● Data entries
■ ■ ■

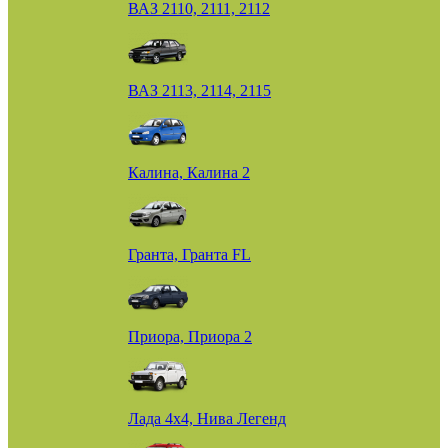
ВАЗ 2110, 2111, 2112
ВАЗ 2113, 2114, 2115
Калина, Калина 2
Гранта, Гранта FL
Приора, Приора 2
Лада 4х4, Нива Легенд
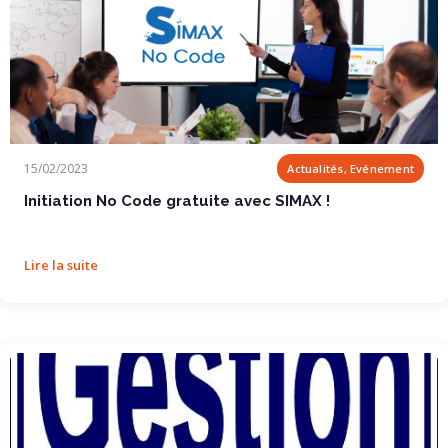
Initiation No Code gratuite avec SIMAX !
15/02/2023
Actualités, Evénement
Initiation No Code gratuite avec SIMAX !
Lire la suite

■ ■ ■

● Instructions for the task
None of the pictures belongs in the answer, but all the entries must be repeated exactly.

● Written response
ВАЗ 2110, 2111, 2112
ВАЗ 2113, 2114, 2115
Калина, Калина 2
Гранта, Гранта FL
Приора, Приора 2
Лада 4х4, Нива Легенд
Initiation No Code gratuite avec SIMAX !
15/02/2023
Actualités, Evénement
Initiation No Code gratuite avec SIMAX !
Lire la suite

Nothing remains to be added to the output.